Yeats drew heavily on Irish mythology and history, which he would later interweave with his interest in mysticism and occultism. He shared those spiritual interests with Maud Gonne, a 23-year old heiress and Irish revolutionary he met in 1889. Obsessed with Maud, he proposed marriage to her four times, and each time was turned down.

Yeats later served two terms as an Irish Senator, and in 1923 was the first Irishman to win the Nobel Prize in literature.

Recently, I enjoyed an evening listening to actor Charles Keating (Carl Hutchins on Another World) read selections from Yeats. So powerful. Yeats’ poetry needs to be read out loud. Often.

A Man Young And Old: I. First Love

Though nurtured like the sailing moon
In beauty’s murderous brood,
She walked awhile and blushed awhile
And on my pathway stood
Until I thought her body bore
A heart of flesh and blood.

But since I laid a hand thereon
And found a heart of stone
I have attempted many things
And not a thing is done,
For every hand is lunatic
That travels on the moon.

She smiled and that transfigured me
And left me but a lout,
Maundering here, and maundering there,
Emptier of thought
Than the heavenly circuit of its stars
When the moon sails out.

This next poem has the beautiful line, “Tread softly because you tread on my dreams….”
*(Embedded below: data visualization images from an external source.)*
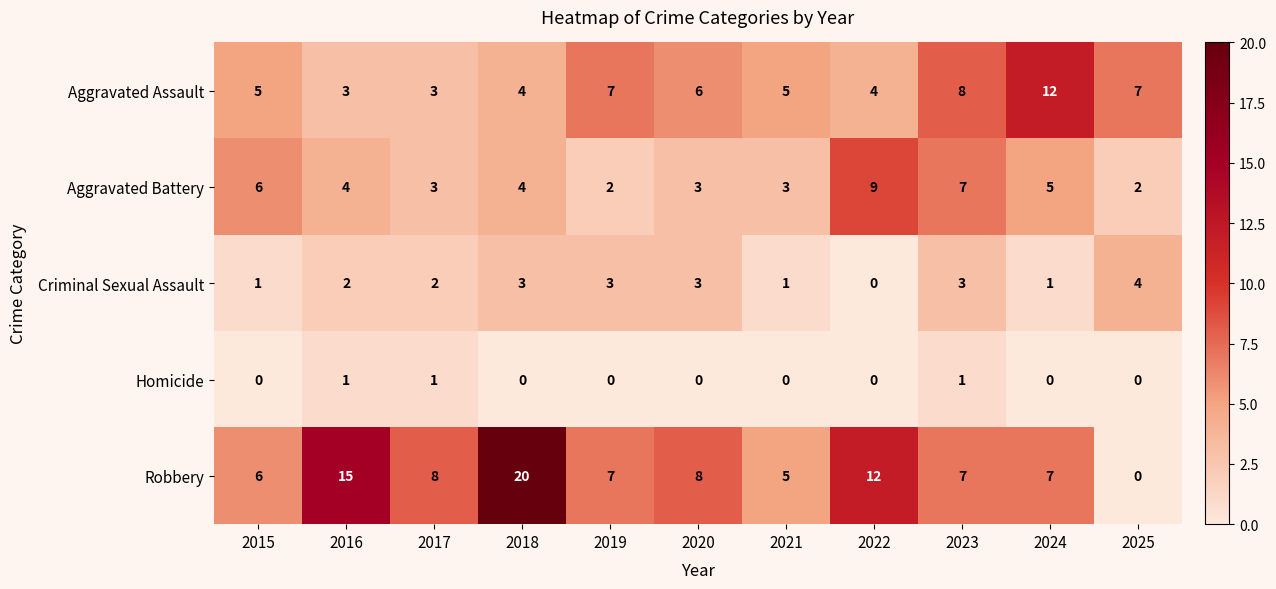

List the series in order of their peak value, highest first.

Robbery, Aggravated Assault, Aggravated Battery, Criminal Sexual Assault, Homicide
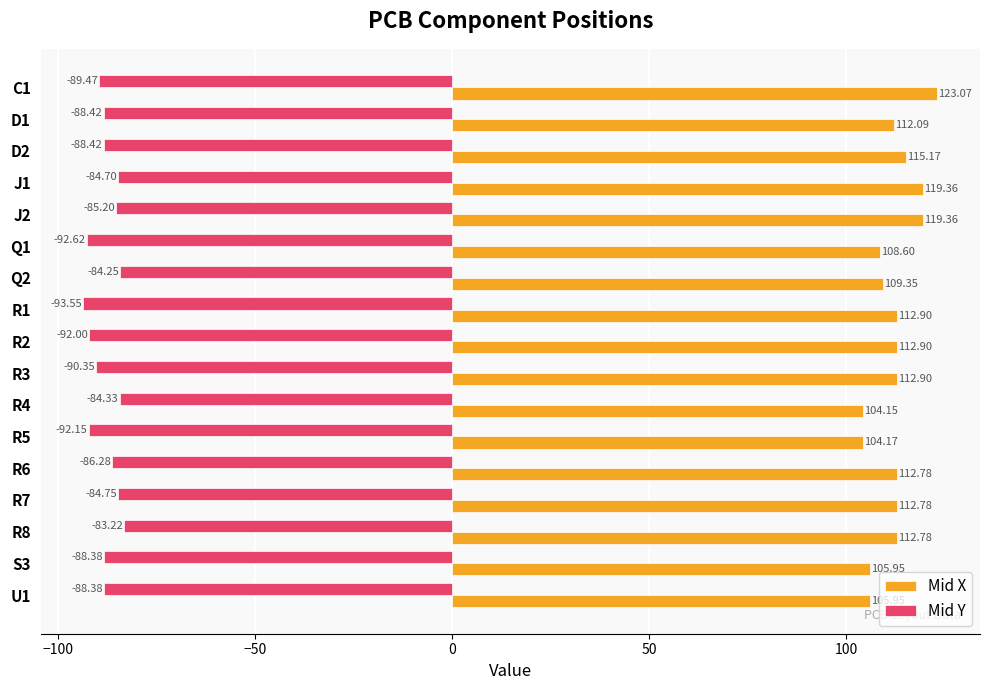

Rank the series by their maximum value, from highest to lowest.

Mid X, Mid Y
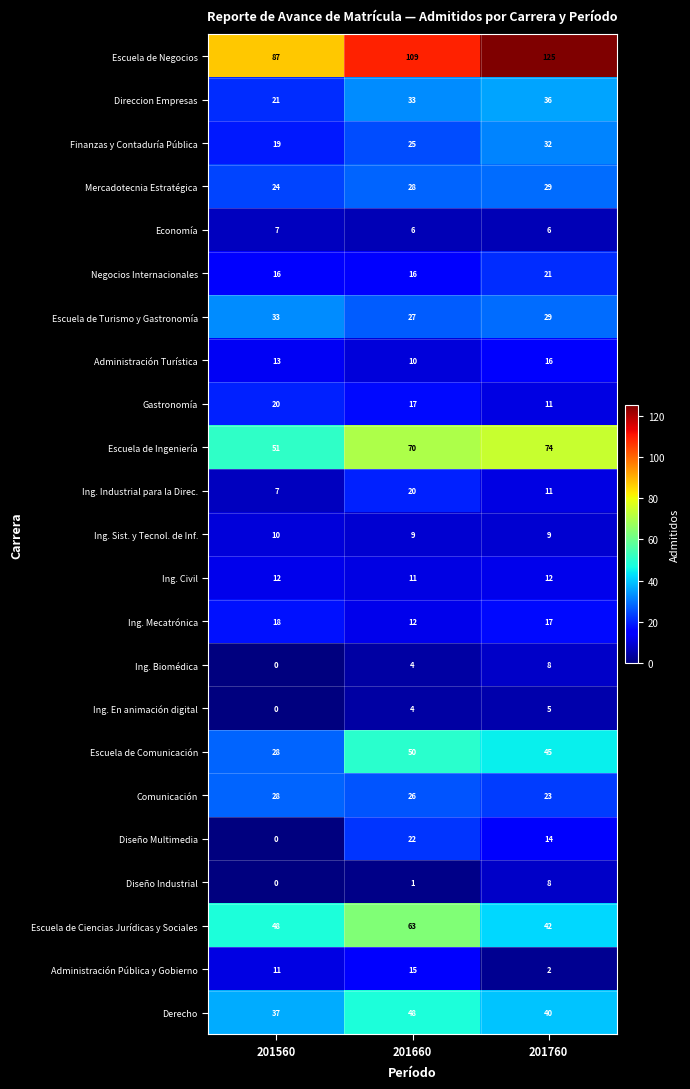

Rank the categories by Administración Turística value from highest to lowest.

201760, 201560, 201660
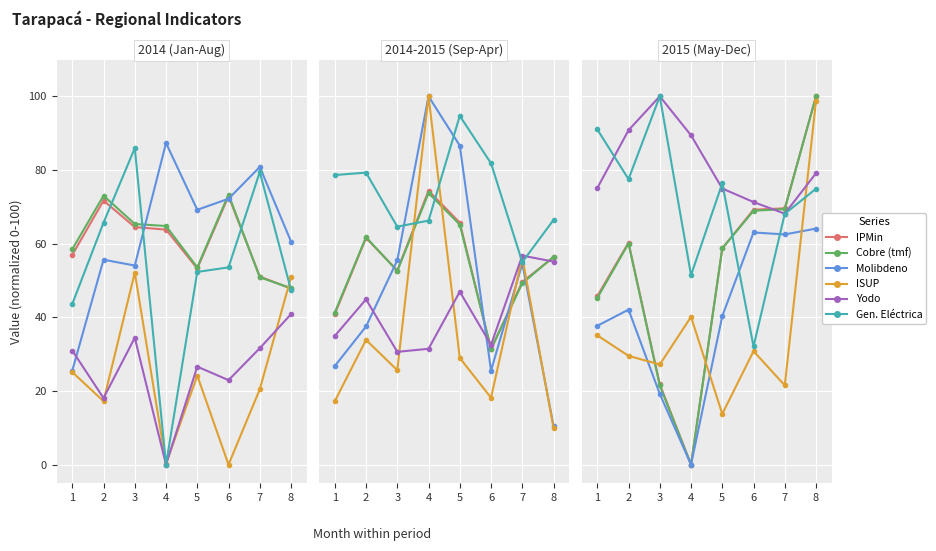

After their last crossing, which series has the higher values: Cobre or Yodo?

Cobre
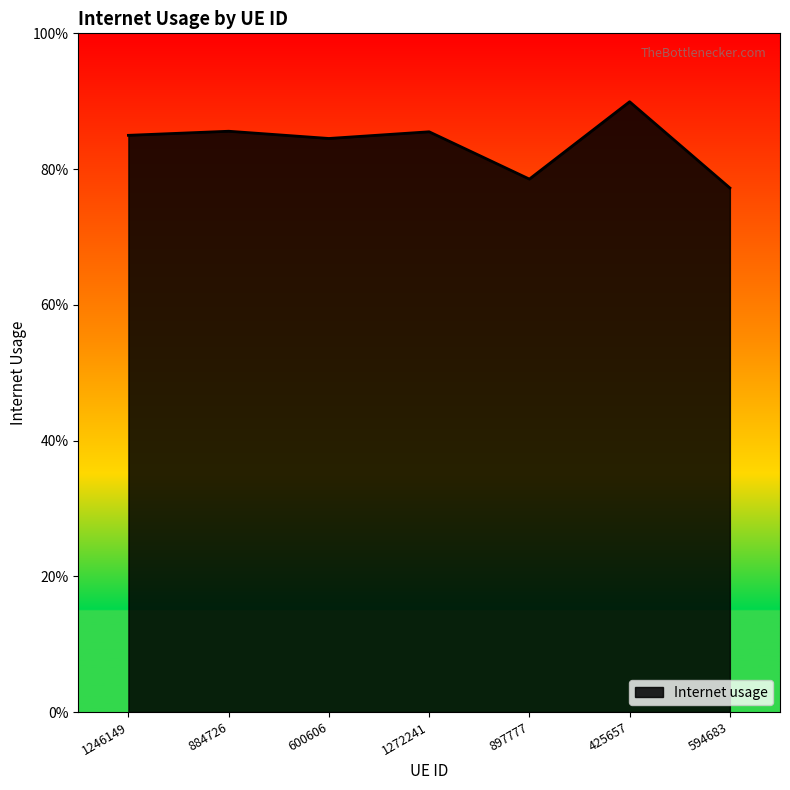

How many lines are shown in the chart?

1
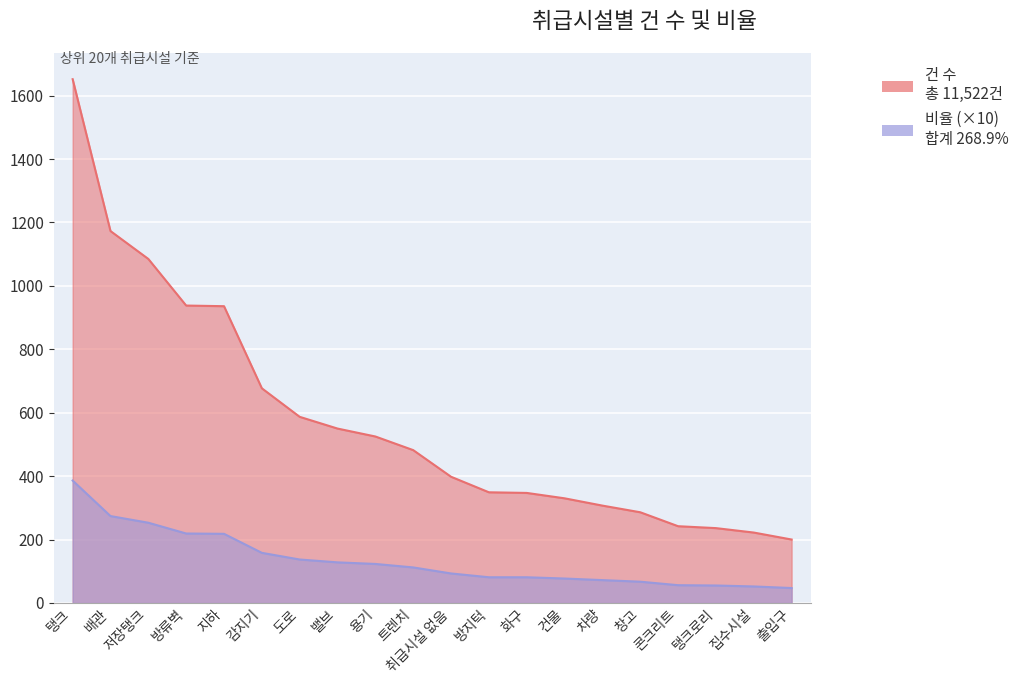

At which label does 건 수 first exceed 482?

탱크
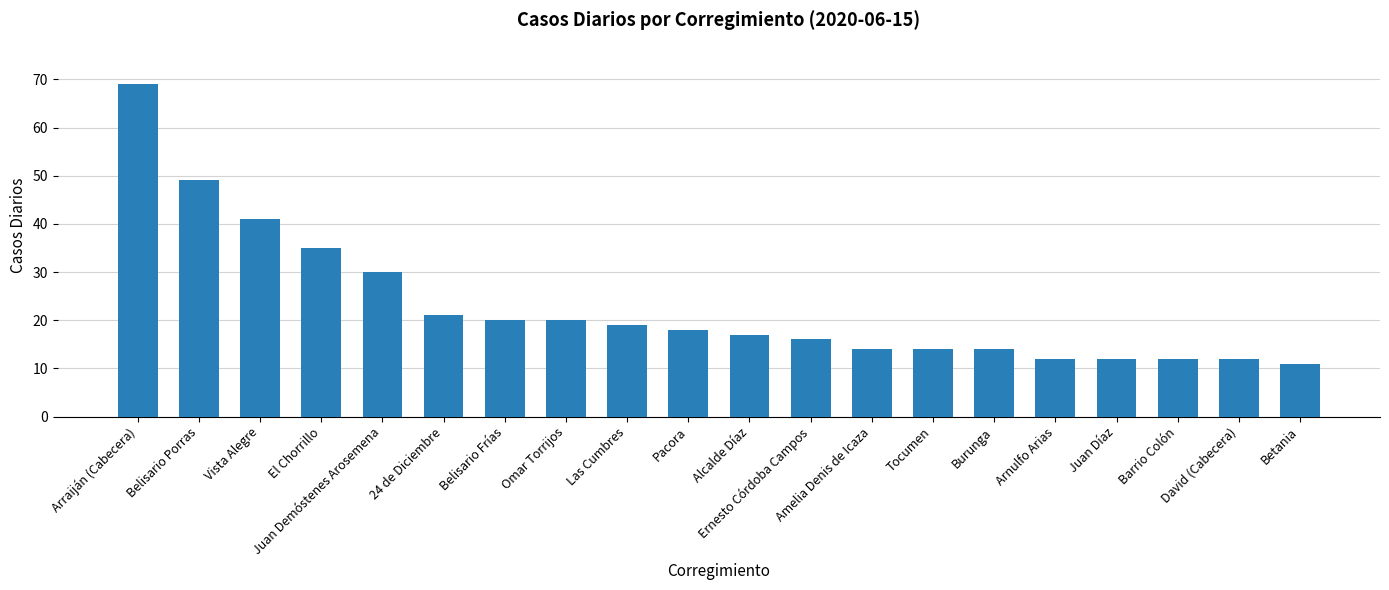

What is the greatest value displayed?

69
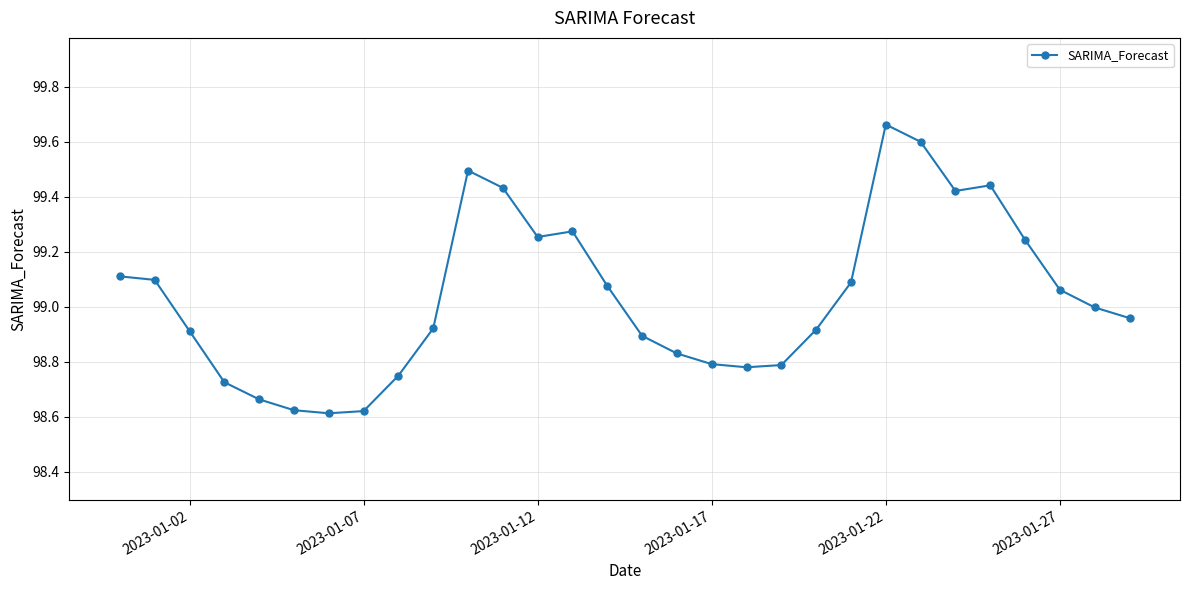

What is the difference between the maximum and second lowest values?

1.0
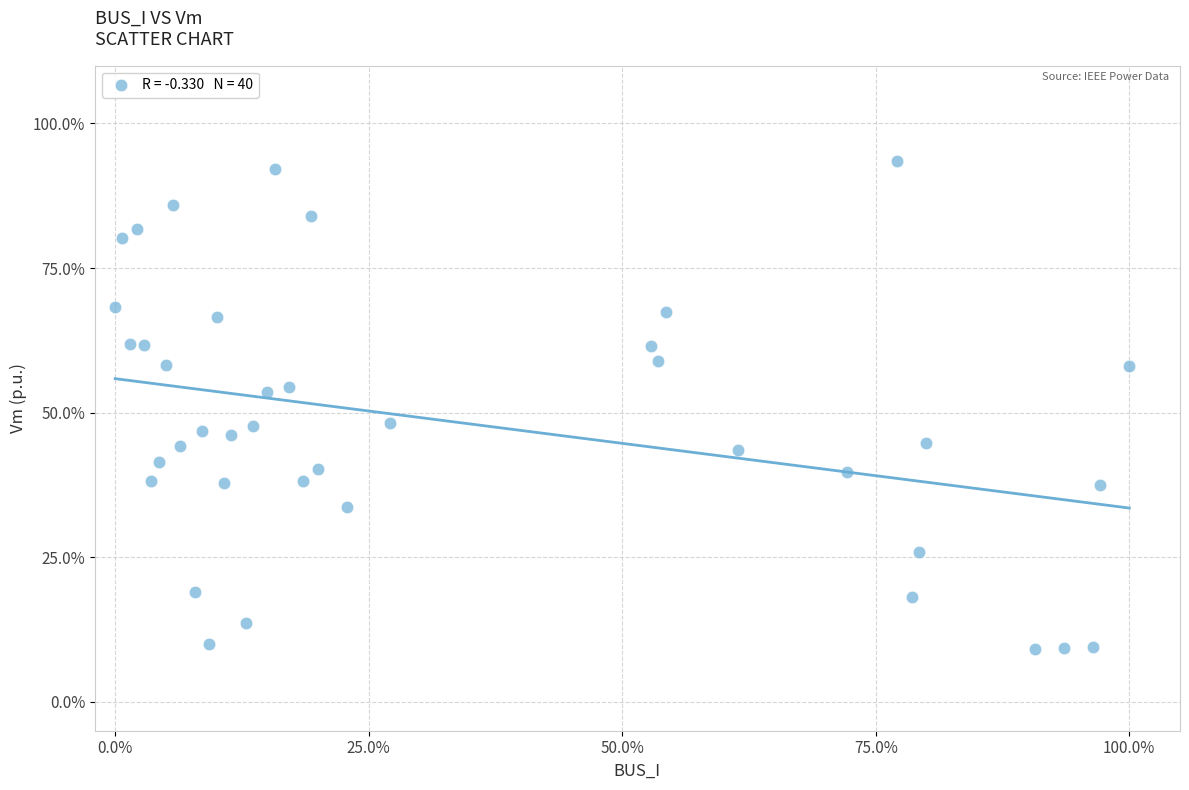

What is the range of X values (max minus min)?

100.0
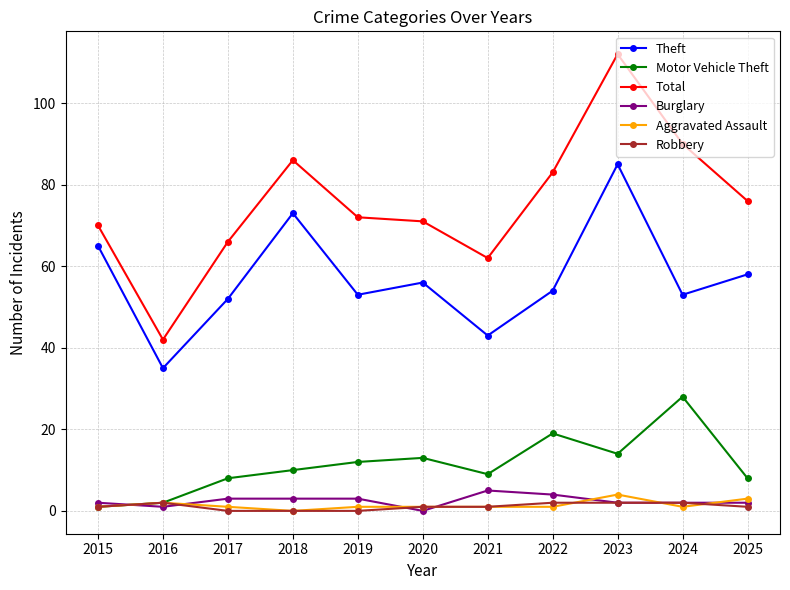

Reading left to right, what are all the values shown in this chart?

Theft: 2015=65	2016=35	2017=52	2018=73	2019=53	2020=56	2021=43	2022=54	2023=85	2024=53	2025=58
Motor Vehicle Theft: 2015=1	2016=2	2017=8	2018=10	2019=12	2020=13	2021=9	2022=19	2023=14	2024=28	2025=8
Total: 2015=70	2016=42	2017=66	2018=86	2019=72	2020=71	2021=62	2022=83	2023=112	2024=90	2025=76
Burglary: 2015=2	2016=1	2017=3	2018=3	2019=3	2020=0	2021=5	2022=4	2023=2	2024=2	2025=2
Aggravated Assault: 2015=1	2016=2	2017=1	2018=0	2019=1	2020=1	2021=1	2022=1	2023=4	2024=1	2025=3
Robbery: 2015=1	2016=2	2017=0	2018=0	2019=0	2020=1	2021=1	2022=2	2023=2	2024=2	2025=1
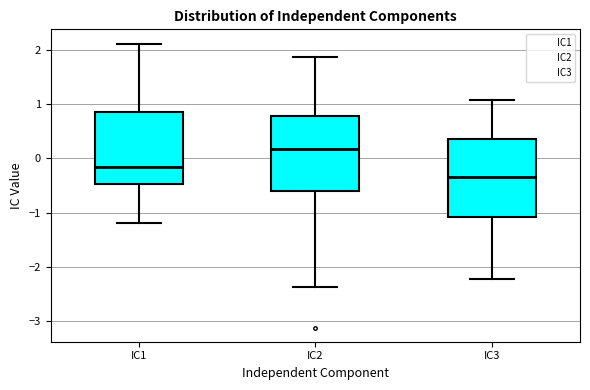

Which box has the highest median line?

IC2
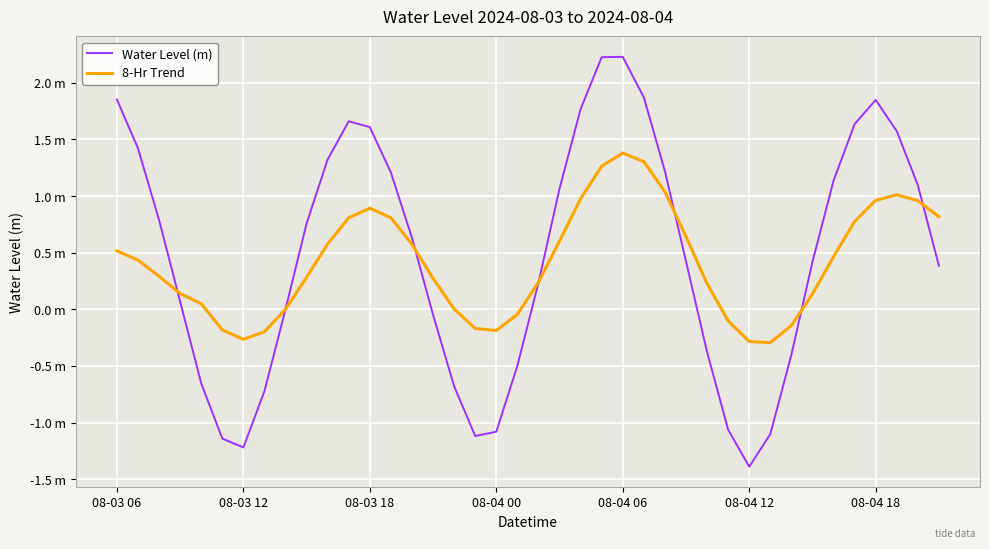

What are all the series names shown in the legend?

Water Level (m), 8-Hr Trend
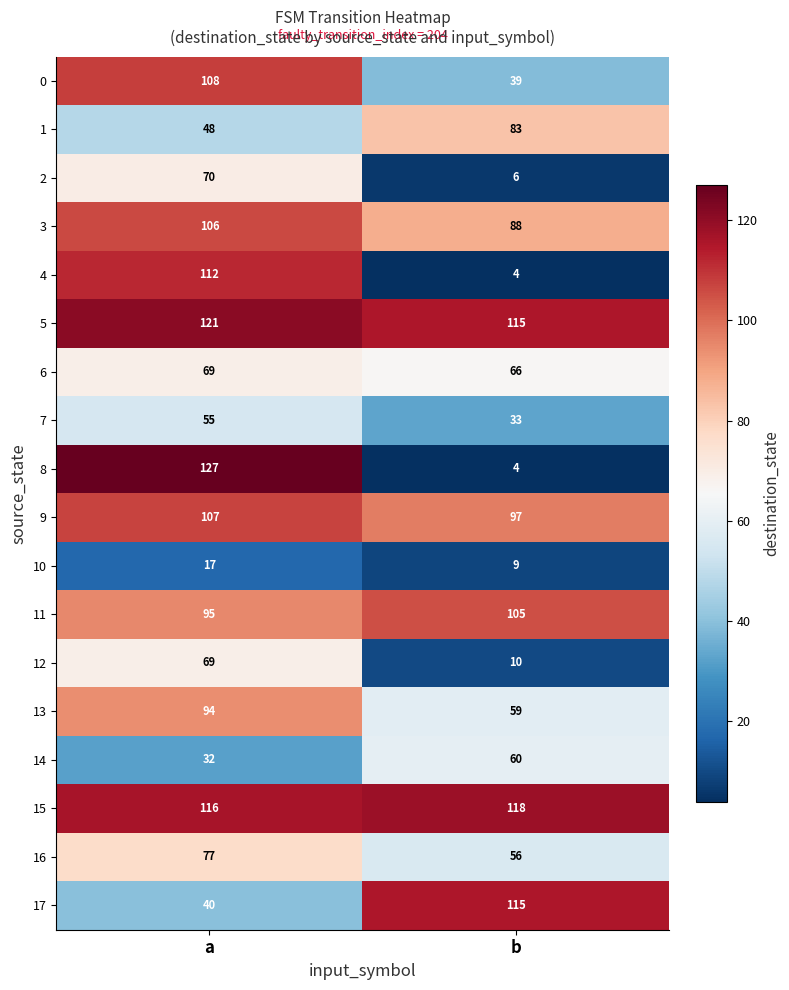

Rank the categories by 14 value from lowest to highest.

a, b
Aedh Wishes for the Cloths of Heaven

Had I the heavens’ embroidered cloths,
Enwrought with golden and silver light,
The blue and the dim and the dark cloths
Of night and light and the half light,
I would spread the cloths under your feet:
But I, being poor, have only my dreams;
I have spread my dreams under your feet;
Tread softly because you tread on my dreams.

When You Are Old

When you are old and grey and full of sleep,
And nodding by the fire, take down this book,
And slowly read, and dream of the soft look
Your eyes had once, and of their shadows deep;

How many loved your moments of glad grace,
And loved your beauty with love false or true,
But one man loved the pilgrim soul in you,
And loved the sorrows of your changing face;

And bending down beside the glowing bars,
Murmur, a little sadly, how Love fled
And paced upon the mountains overhead
And hid his face amid a crowd of stars.

A Drinking Song

Wine comes in at the mouth
And love comes in at the eye;
That’s all we shall know for truth
Before we grow old and die.
I lift the glass to my mouth,
I look at you, and sigh.

A Drinking Song is often quoted as a toast.  Jay Scott wrote a fun parody of it:

Lunch comes in at the mouth,
And weight goes onto the thighs,
And all we learned in our youth
Is hatred of exercise.
I lift my fork to my mouth,
While reaching for the fries.

Before the World was Made

If I make the lashes dark
And the eyes more bright
And the lips more scarlet,
Or ask if all be right
From mirror after mirror,
No vanity’s displayed:
I’m looking for the face I had
Before the world was made.

What if I look upon a man
As though on my beloved,
And my blood be cold the while
And my heart unmoved?
Why should he think me cruel
Or that he is betrayed?
I’d have him love the thing that was
Before the world was made.

Originally titled The Second Birth, Yeats wrote The Second Coming in 1919, in the aftermath of World War I, recounting the decline of English civilization. Every time we face a violent senseless tragedy like Sept. 11, Columbine, Sandy Hook, Boston, and unfortunately etc… this poem infiltrates my mind.

The Second Coming

Turning and turning in the widening gyre
The falcon cannot hear the falconer;
Things fall apart; the centre cannot hold;
Mere anarchy is loosed upon the world,
The blood-dimmed tide is loosed, and everywhere
The ceremony of innocence is drowned;
The best lack all conviction, while the worst
Are full of passionate intensity.

Surely some revelation is at hand;
Surely the Second Coming is at hand.
The Second Coming! Hardly are those words out
When a vast image out of Spiritus Mundi
Troubles my sight: a waste of desert sand;
A shape with lion body and the head of a man,
A gaze blank and pitiless as the sun,
Is moving its slow thighs, while all about it
Wind shadows of the indignant desert birds.

The darkness drops again but now I know
That twenty centuries of stony sleep
Were vexed to nightmare by a rocking cradle,
And what rough beast, its hour come round at last,
Slouches towards Bethlehem to be born?